Casualties were limited because of the warning to evacuate and because of early morning on a holiday.
Officials euphemistically described the incident as an "intentional act", avoiding the terrorism label although explosion had its hallmarks.
Mayor John Cooper, who imposed a curfew in the area, would only go as far as saying that there was evidence that a "deliberate bomb was set off".
Police were called to the place where the RV was parked by reports of gunfire and when they arrived there, they heard a loudspeaker blaring a warning asking residents to leave the area because there was a bomb, according to Drake.
In a Nashville Channel 5 TV broadcast of the recording, a voice that sounded like that of a woman repeated with an undistinguished American accent in a monotone characteristic of public announcements like, "this area must be evacuated now" and "if you can hear this message evacuate now" interspersed with a countdown.

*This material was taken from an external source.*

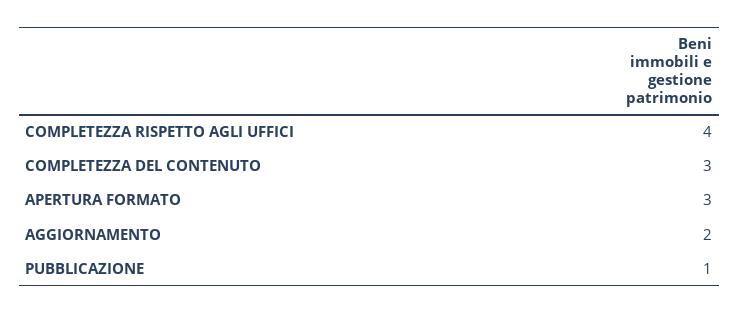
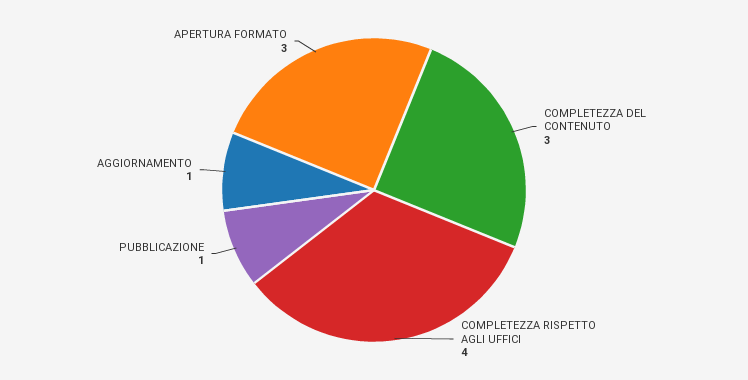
AGGIORNAMENTO: 2 -> 1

The serious disruption from the explosion came from damage to an AT&T telecommunication facility in front of which the RV was parked.
As a result, emergency and police phone lines went down for a while and the flights were grounded at the local airport.
One building had collapsed according to officials.
Cooper said that about 40 businesses in the area were affected.
White House Deputy Spokesperson Judd Deere said that President Donald Trump, who is holidaying in Florida, had been briefed about the explosion and that he was grateful to the work of the first responders.
President-elect Joe Biden's office issued a near-identical statement about him also being briefed.
A motive for the attack in Nashville, the capital of Tennessee state famous as a centre of country music, was not clear.
In a bizarre incident in June, the state's major newspaper, the Tennessean, which is owned by the nation's largest newspaper company Gannett, published ads by a Christian fundamentalist group about an attack the next month in Nashville.
The newspaper stopped the full-page ads after some had already been published out and apologised for publishing what it called a "pseudo-religious 'prophecy', including the declaration of an impending nuclear attack in Nashville by 'Islam'" by a "fringe religious group".
The local Fox TV station identified the group behind the ad as Future for America, a Christian fundamentalist group that claims on its website that according to the Bible the end of the world is imminent.